Friday, January 24, 2020

Don't miss the year's first great streaming series, Netflix's BBC-produced GIRI/HAJI (Duty/Shame)


Created and written by Joe Barton (of the Humans series and the Brit indie Ritual), the BBC-produced GIRI/HAJI (Duty/Shame), now streaming via Netflix, is so different and so exceptional in so many ways that TrustMovies won't even begin to try to cover them all here.

Mr. Barton (shown at left), however, has gifted us with something so unusual that I am going to try to communicate his accomplishment without indulging in spoilers.

Just know that if you appreciate fine writing, solid storytelling, and the ability to not simply conceive something original but bring it to pulsating life, to bite off enormous chunks (and chew them all), and take the kind of chances that Hollywood and network tv has either long forgotten how to affect (or simply doesn't care to try), then here is the show for you.

Set simultaneously in Japan and London, Giri/Haji (Duty/Shame), hereafter to be referred to as GHDS, tracks the activities of both the Japanese Yakuza criminal gangs and one of London police divisions: specifically Japanese brothers, the policeman Kenzo and the criminal Yuto (played respectively by Takehiro Hira, above, and Yôsuke Kubozuka, below)

and, in London, disgraced (for snitching on a fellow officer) a detective named Sarah (the always great Kelly Macdonald, below), who happened to be in love with the officer she snitched on, who was two-timing her with a new girl in the office. Yes, you're beginning to understand the mixed motives on display and perhaps how the title of this series comes into consideration.

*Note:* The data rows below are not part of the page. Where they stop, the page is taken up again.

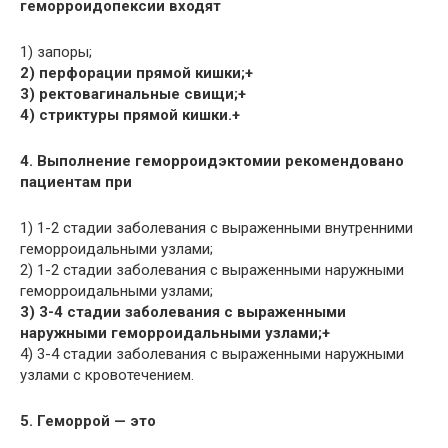
геморроидопексии входят
1) запоры;
2) перфорации прямой кишки;+
3) ректовагинальные свищи;+
4) стриктуры прямой кишки.+
4. Выполнение геморроидэктомии рекомендовано
пациентам при
1) 1-2 стадии заболевания с выраженными внутренними
геморроидальными узлами;
2) 1-2 стадии заболевания с выраженными наружными
геморроидальными узлами;
3) 3-4 стадии заболевания с выраженными
наружными геморроидальными узлами;+
4) 3-4 стадии заболевания с выраженными наружными
узлами с кровотечением.
5. Геморрой — это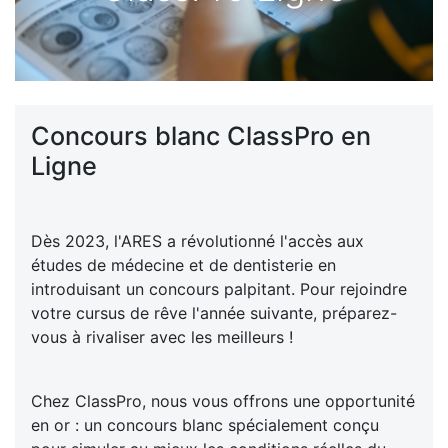
Concours blanc ClassPro en
Ligne
Dès 2023, l'ARES a révolutionné l'accès aux
études de médecine et de dentisterie en
introduisant un concours palpitant. Pour rejoindre
votre cursus de rêve l'année suivante, préparez-
vous à rivaliser avec les meilleurs !
Chez ClassPro, nous vous offrons une opportunité
en or : un concours blanc spécialement conçu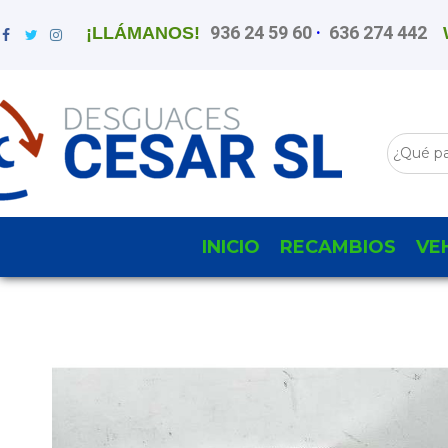
936 24 59 60
·
636 274 442
¡LLÁMANOS!
INICIO
RECAMBIOS
VE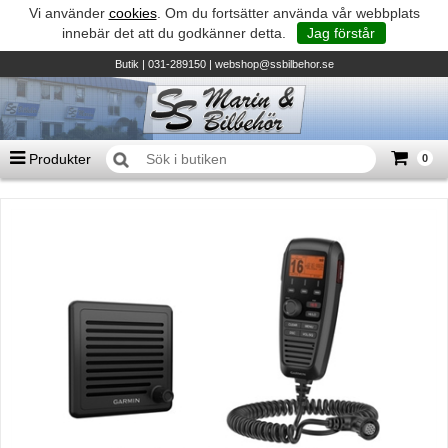
Vi använder
cookies
. Om du fortsätter använda vår webbplats
innebär det att du godkänner detta.
Jag förstår
Butik
| 031-289150 |
webshop@ssbilbehor.se
Produkter
0
Antal varor
0
st
Summa
0 kr
Biltillbehör och reservdelar - BDS
TILL KASSAN
Micore • Båtar
Suzuki - Utombordare
Suzumar - Gummibåtar
Honda - Utombordare
HonWave - Gummibåtar
Honda - Elverk & Pumpar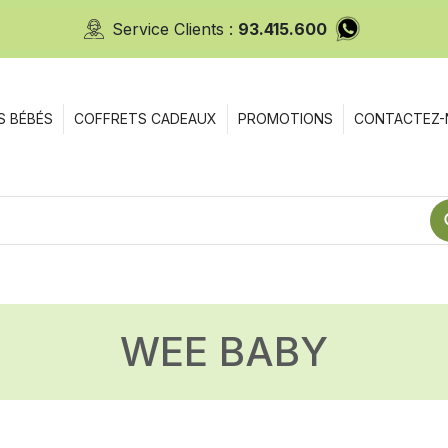
Service Clients :
93.415.600
S BÉBÉS
COFFRETS CADEAUX
PROMOTIONS
CONTACTEZ-
WEE BABY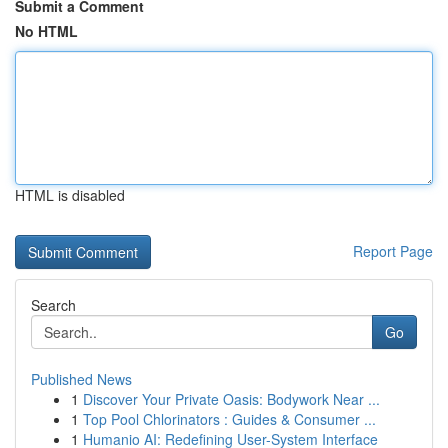
Submit a Comment
No HTML
HTML is disabled
Report Page
Search
Go
Published News
1
Discover Your Private Oasis: Bodywork Near ...
1
Top Pool Chlorinators : Guides & Consumer ...
1
Humanio AI: Redefining User-System Interface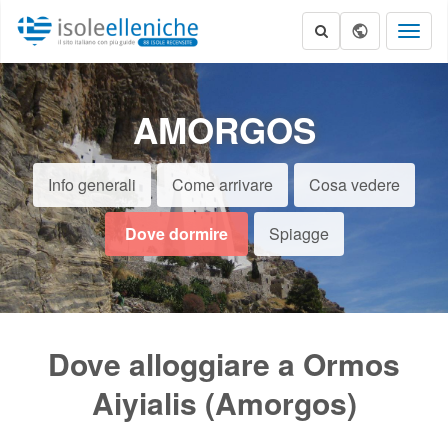
Toggl
naviga
AMORGOS
Info generali
Come arrivare
Cosa vedere
Dove dormire
Spiagge
Dove alloggiare a Ormos
Aiyialis (Amorgos)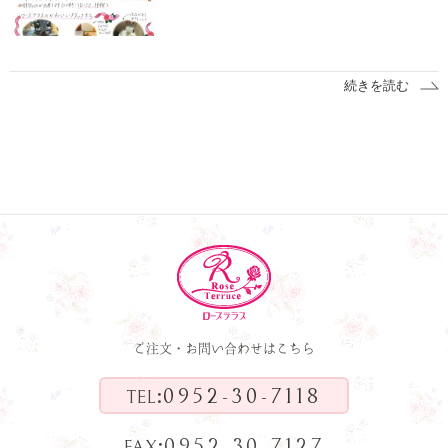
続きを読む
ご注文・お問い合わせはこちら
:
0952-30-7118
TEL
:
0952-30-7127
FAX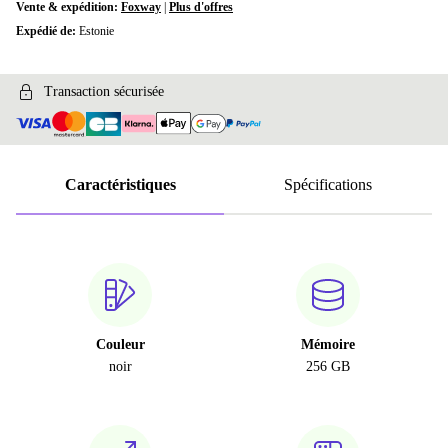
Vente & expédition:
Foxway
|
Plus d'offres
Expédié de:
Estonie
Transaction sécurisée
Caractéristiques
Spécifications
Couleur
Mémoire
noir
256 GB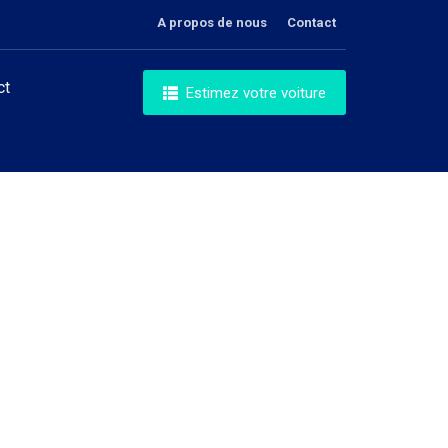
A propos de nous
Contact
ct
Estimez votre voiture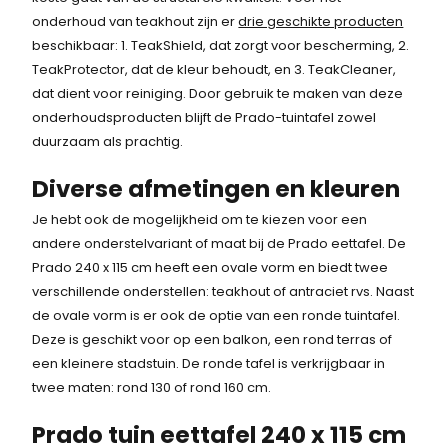
onderhoud van teakhout zijn er
drie geschikte producten
beschikbaar: 1. TeakShield, dat zorgt voor bescherming, 2.
TeakProtector, dat de kleur behoudt, en 3. TeakCleaner,
dat dient voor reiniging. Door gebruik te maken van deze
onderhoudsproducten blijft de Prado-tuintafel zowel
duurzaam als prachtig.
Diverse afmetingen en kleuren
Je hebt ook de mogelijkheid om te kiezen voor een
andere onderstelvariant of maat bij de Prado eettafel. De
Prado 240 x 115 cm heeft een ovale vorm en biedt twee
verschillende onderstellen: teakhout of antraciet rvs. Naast
de ovale vorm is er ook de optie van een ronde tuintafel.
Deze is geschikt voor op een balkon, een rond terras of
een kleinere stadstuin. De ronde tafel is verkrijgbaar in
twee maten: rond 130 of rond 160 cm.
Prado tuin eettafel 240 x 115 cm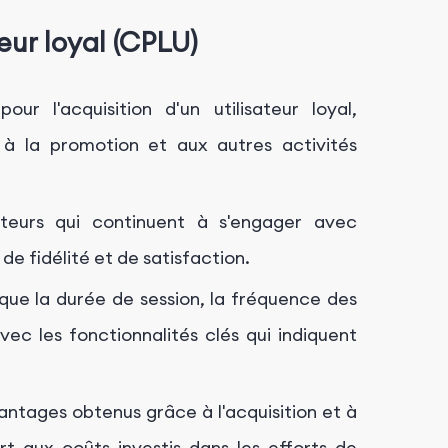
eur loyal (CPLU)
 l'acquisition d'un utilisateur loyal,
 à la promotion et aux autres activités
teurs qui continuent à s'engager avec
 de fidélité et de satisfaction.
que la durée de session, la fréquence des
avec les fonctionnalités clés qui indiquent
antages obtenus grâce à l'acquisition et à
ort aux coûts investis dans les efforts de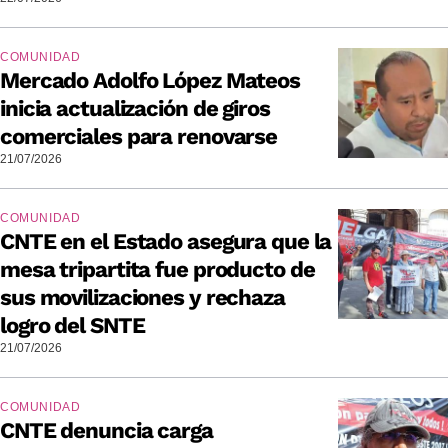
COMUNIDAD
Mercado Adolfo López Mateos
inicia actualización de giros
comerciales para renovarse
21/07/2026
COMUNIDAD
CNTE en el Estado asegura que la
mesa tripartita fue producto de
sus movilizaciones y rechaza
logro del SNTE
21/07/2026
COMUNIDAD
CNTE denuncia carga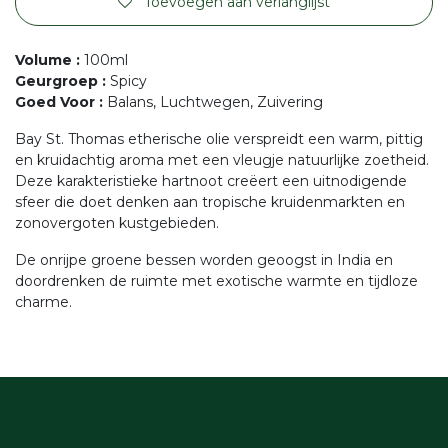
Toevoegen aan verlanglijst
Volume
:
100ml
Geurgroep
:
Spicy
Goed Voor
:
Balans, Luchtwegen, Zuivering
Bay St. Thomas etherische olie verspreidt een warm, pittig
en kruidachtig aroma met een vleugje natuurlijke zoetheid.
Deze karakteristieke hartnoot creëert een uitnodigende
sfeer die doet denken aan tropische kruidenmarkten en
zonovergoten kustgebieden.
De onrijpe groene bessen worden geoogst in India en
doordrenken de ruimte met exotische warmte en tijdloze
charme.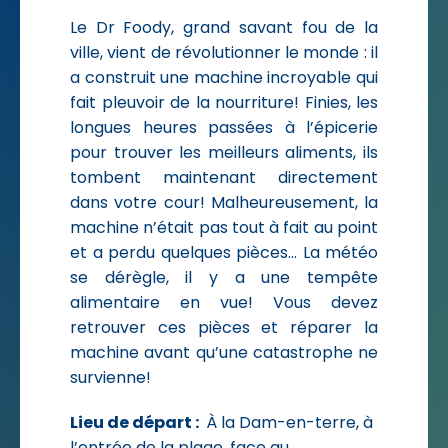
Le Dr Foody, grand savant fou de la
ville, vient de révolutionner le monde : il
a construit une machine incroyable qui
fait pleuvoir de la nourriture! Finies, les
longues heures passées à l’épicerie
pour trouver les meilleurs aliments, ils
tombent maintenant directement
dans votre cour! Malheureusement, la
machine n’était pas tout à fait au point
et a perdu quelques pièces… La météo
se dérègle, il y a une tempête
alimentaire en vue! Vous devez
retrouver ces pièces et réparer la
machine avant qu’une catastrophe ne
survienne!
Lieu de départ :
À la Dam-en-terre, à
l’entrée de la plage, face au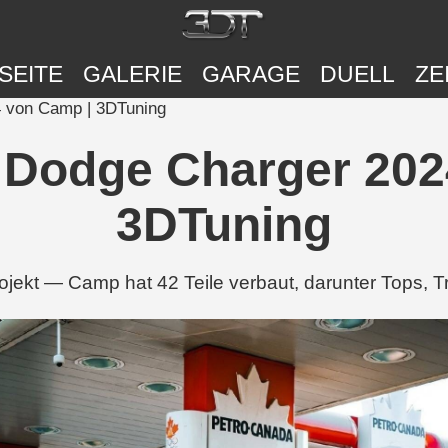
SEITE
GALERIE
GARAGE
DUELL
ZE
4 von Camp | 3DTuning
r Dodge Charger 20
3DTuning
ekt — Camp hat 42 Teile verbaut, darunter Tops, Tr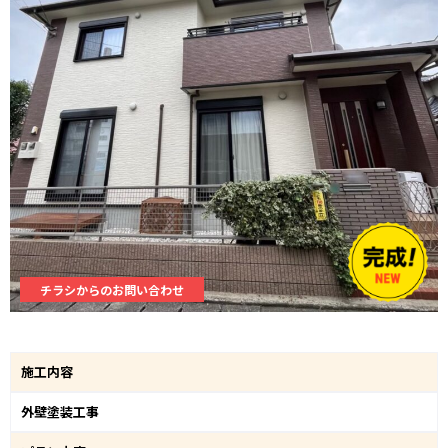
チラシからのお問い合わせ
施工内容
外壁塗装工事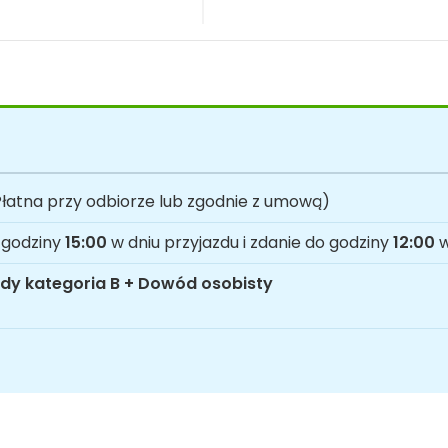
łatna przy odbiorze lub zgodnie z umową)
 godziny
15:00
w dniu przyjazdu i zdanie do godziny
12:00
w
dy kategoria B + Dowód osobisty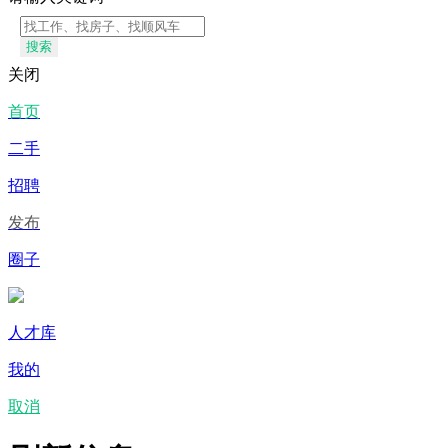
搜索
关闭
首页
二手
招聘
发布
圈子
人才库
我的
取消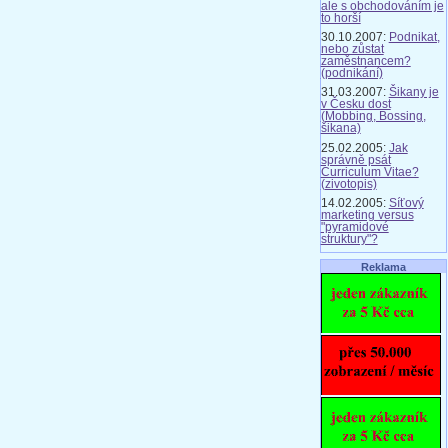
ale s obchodováním je
to horší
30.10.2007:
Podnikat,
nebo zůstat
zaměstnancem?
(podnikání)
31.03.2007:
Šikany je
v Česku dost
(Mobbing, Bossing,
šikana)
25.02.2005:
Jak
správně psát
Curriculum Vitae?
(zivotopis)
14.02.2005:
Síťový
marketing versus
"pyramidové
struktury"?
Reklama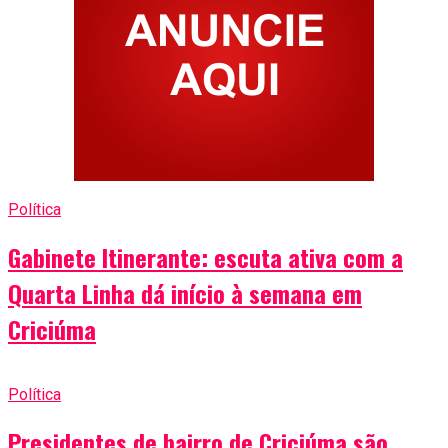
Política
Gabinete Itinerante: escuta ativa com a
Quarta Linha dá início à semana em
Criciúma
Política
Presidentes de bairro de Criciúma são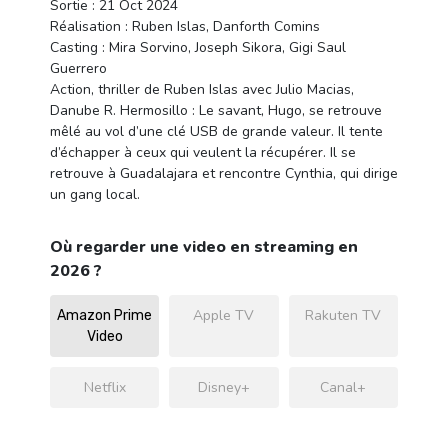
Sortie : 21 Oct 2024
Réalisation : Ruben Islas, Danforth Comins
Casting : Mira Sorvino, Joseph Sikora, Gigi Saul
Guerrero
Action, thriller de Ruben Islas avec Julio Macias,
Danube R. Hermosillo : Le savant, Hugo, se retrouve
mêlé au vol d’une clé USB de grande valeur. Il tente
d’échapper à ceux qui veulent la récupérer. Il se
retrouve à Guadalajara et rencontre Cynthia, qui dirige
un gang local.
Où regarder une video en streaming en
2026 ?
Apple TV
Rakuten TV
Amazon Prime
Video
Netflix
Disney+
Canal+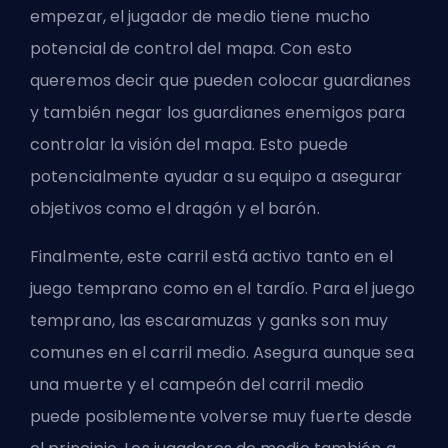
empezar, el jugador de medio tiene mucho
potencial de control del mapa. Con esto
queremos decir que pueden colocar guardianes
y también negar los guardianes enemigos para
controlar la visión del mapa. Esto puede
potencialmente ayudar a su equipo a asegurar
objetivos como el dragón y el barón.
Finalmente, este carril está activo tanto en el
juego temprano como en el tardío. Para el juego
temprano, las escaramuzas y
ganks
son muy
comunes en el carril medio. Asegura aunque sea
una muerte y el campeón del carril medio
puede posiblemente volverse muy fuerte desde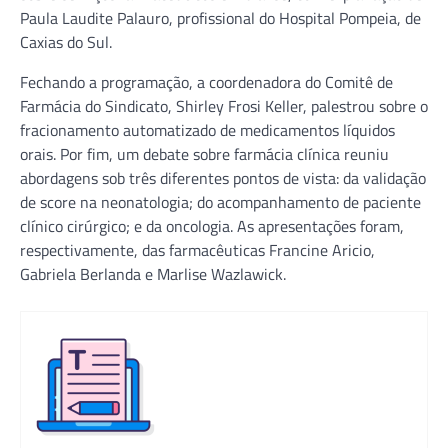
Paula Laudite Palauro, profissional do Hospital Pompeia, de
Caxias do Sul.
Fechando a programação, a coordenadora do Comitê de
Farmácia do Sindicato, Shirley Frosi Keller, palestrou sobre o
fracionamento automatizado de medicamentos líquidos
orais. Por fim, um debate sobre farmácia clínica reuniu
abordagens sob três diferentes pontos de vista: da validação
de score na neonatologia; do acompanhamento de paciente
clínico cirúrgico; e da oncologia. As apresentações foram,
respectivamente, das farmacêuticas Francine Aricio,
Gabriela Berlanda e Marlise Wazlawick.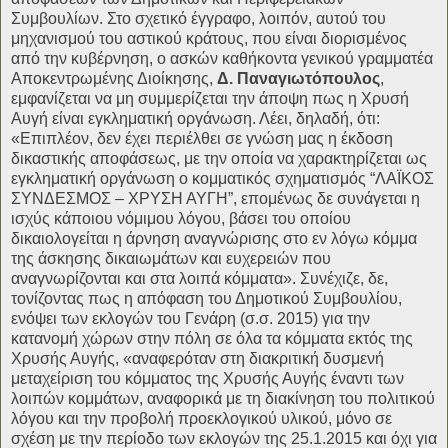
Συμβουλίων. Στο σχετικό έγγραφο, λοιπόν, αυτού του
μηχανισμού του αστικού κράτους, που είναι διορισμένος
από την κυβέρνηση, ο ασκών καθήκοντα γενικού γραμματέα
Αποκεντρωμένης Διοίκησης,
Δ. Παναγιωτόπουλος
,
εμφανίζεται να μη συμμερίζεται την άποψη πως η Χρυσή
Αυγή είναι εγκληματική οργάνωση. Λέει, δηλαδή, ότι:
«Επιπλέον, δεν έχει περιέλθει σε γνώση μας η έκδοση
δικαστικής αποφάσεως, με την οποία να χαρακτηρίζεται ως
εγκληματική οργάνωση ο κομματικός σχηματισμός “ΛΑΪΚΟΣ
ΣΥΝΔΕΣΜΟΣ – ΧΡΥΣΗ ΑΥΓΗ”, επομένως δε συνάγεται η
ισχύς κάποιου νόμιμου λόγου, βάσει του οποίου
δικαιολογείται η άρνηση αναγνώρισης στο εν λόγω κόμμα
της άσκησης δικαιωμάτων και ευχερειών που
αναγνωρίζονται και στα λοιπά κόμματα». Συνέχιζε, δε,
τονίζοντας πως η απόφαση του Δημοτικού Συμβουλίου,
ενόψει των εκλογών του Γενάρη (σ.σ. 2015) για την
κατανομή χώρων στην πόλη σε όλα τα κόμματα εκτός της
Χρυσής Αυγής, «αναφερόταν στη διακριτική δυσμενή
μεταχείριση του κόμματος της Χρυσής Αυγής έναντι των
λοιπών κομμάτων, αναφορικά με τη διακίνηση του πολιτικού
λόγου και την προβολή προεκλογικού υλικού, μόνο σε
σχέση με την περίοδο των εκλογών της 25.1.2015 και όχι για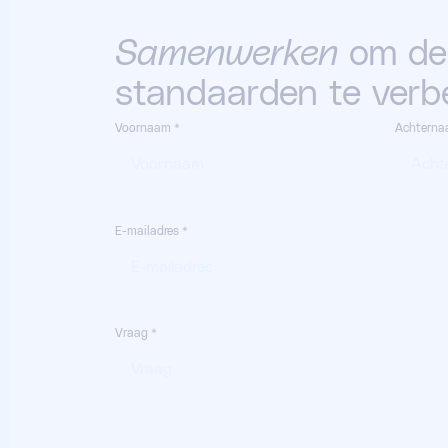
Samenwerken
om de
standaarden te verb
Voornaam
Achtern
E-mailadres
Vraag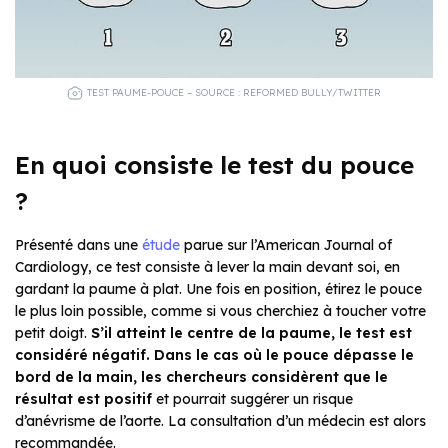
TEST PAUME-POUCE – SOURCE : REFORMED BULLY/TWITTER
En quoi consiste le test du pouce
?
Présenté dans une
étude
parue sur l’American Journal of
Cardiology, ce test consiste à lever la main devant soi, en
gardant la paume à plat. Une fois en position, étirez le pouce
le plus loin possible, comme si vous cherchiez à toucher votre
petit doigt.
S’il atteint le centre de la paume, le test est
considéré négatif. Dans le cas où le pouce dépasse le
bord de la main, les chercheurs considèrent que le
résultat est positif
et pourrait suggérer un risque
d’anévrisme de l’aorte. La consultation d’un médecin est alors
recommandée.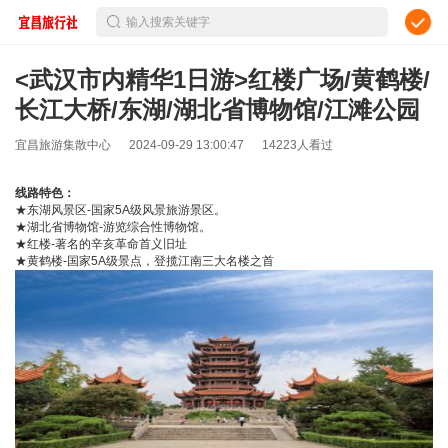
输入搜索关键字
<武汉市内精华1日游>红楼广场/黄鹤楼/
长江大桥/东湖/湖北省博物馆/江滩公园
宜昌旅游集散中心
2024-09-29 13:00:47
14223人看过
线路特色：
★东湖风景区-国家5A级风景旅游景区。
★湖北省博物馆-游览综合性博物馆。
★红楼-著名的辛亥革命首义旧址
★黄鹤楼-国家5A级景点，登揽江南三大名楼之首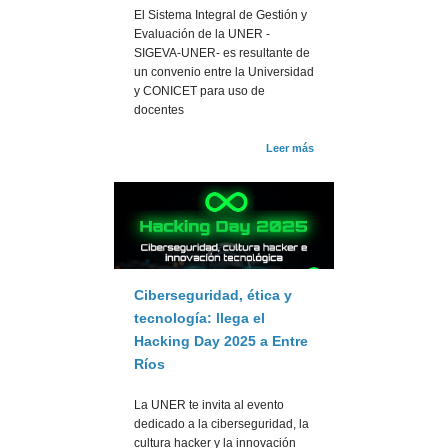
El Sistema Integral de Gestión y
Evaluación de la UNER -
SIGEVA-UNER- es resultante de
un convenio entre la Universidad
y CONICET para uso de
docentes
Leer más
Ciberseguridad, ética y
tecnología: llega el
Hacking Day 2025 a Entre
Ríos
La UNER te invita al evento
dedicado a la ciberseguridad, la
cultura hacker y la innovación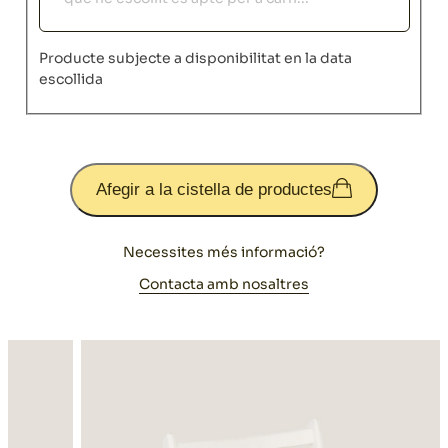
Producte subjecte a disponibilitat en la data
escollida
Afegir a la cistella de productes
Necessites més informació?
Contacta amb nosaltres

That title, by the way, is also redolent of Japanese culture and mores, some of which we begin to understand as the series progresses. In fact, when a would-be Brit crime lord (played with a near-perfect combination of wit, idiocy and hilarity by Charlie Creed-Miles, below) is told rather pompously by the head of one Yakuza family that he cannot come to Japan because he does not understand Japanese culture and so would not fit in, we also get a good dose of Japanese holier-than-thou insularity.

Stylistically, the series -- directed by Ben Chessell (four episodes) and Julian Farino (the other four) -- jumps around back and forth in time. Initially flashbacks seem to be shown in widescreen, and then we get scenes that change to black-and-white (as below) and which seem to represent not flashbacks but perhaps what the characters would have liked to have seen or done. All this is not merely effective; it also keeps you on your toes.

And in the final episode, when we move to black-and-white, it is to achieve something I have never seen done in any series (or maybe even in a movie). Here, one art form of storytelling gradually morphs into another, totally different art form and knocks your socks off in the process -- so surprising-but-effective, not to mention hugely moving and utterly beautiful, is the amazing transition and result.

I don't know if this particular scene was Barton's idea of that of the director. Either way, it is one of the more memorable you'll have seen. The various plot strands, all of them quite appealing and pertinent to the themes at hand, coalesce nicely, and the supporting characters -- each one written and acted to a fare-thee-well -- deserve mention and applause. There's Kenzo's beautiful coming-of-age daughter Taki (newcomer Aoi Okuyama, above) and British-Japanese rent-boy, Rodney (the amazing Will Sharpe, below), who is by turns delightful, annoying, wise and self-destructive.

Also a surprise among the supporting cast is that fine and versatile American actor Justin Long, here playing the sadly incompetent son of a criminal scion who can't live up to his daddy's wishes. His character, initially annoying as hell, has one marvellous scene in which he finally tries to come to terms with himself -- and almost makes it. All of the characters here are in some kind of crisis/transit, and all exhibit as many negative and positive aspects, and yet we come to love them and identify with them full on.

All, that is, except the Yakuza crime lords. Barton understands that, like the Mafia, the Yakuza are despicable leeches upon every society they touch, and not to be "glamorized" in any way. Sure, they wear nice suits: big fucking deal. (That's Masahiro Motoko, above, as one of those "lords.")  The violence, too, while necessary is never paramount nor overly gory and gratuitous. Instead it often comes as a shock, jolting us into the awareness of how precious life is.

GHDS is full of not simply smart but truly wise dialog that pulls us up short and makes us think again. But don't expect the series to provide any answers to life's conundrum. Its ending is quite as it should be, leaving those of its characters remaining alive still in their individual predicaments. And yet they have indeed accomplished so much. They're heroes of sorts, but, boy, do they (and we) have a long way still to go.

A sequel? Not necessary, but if the series is as huge a hit as it deserves to be -- it won't be, though, because it is simply too good and too intelligent and too risky for that -- of course a sequel will come along. Meanwhile, catch GHDS while you can. Streaming now on Netflix, it represents everything to which popular entertainment can, but so rarely does, aspire.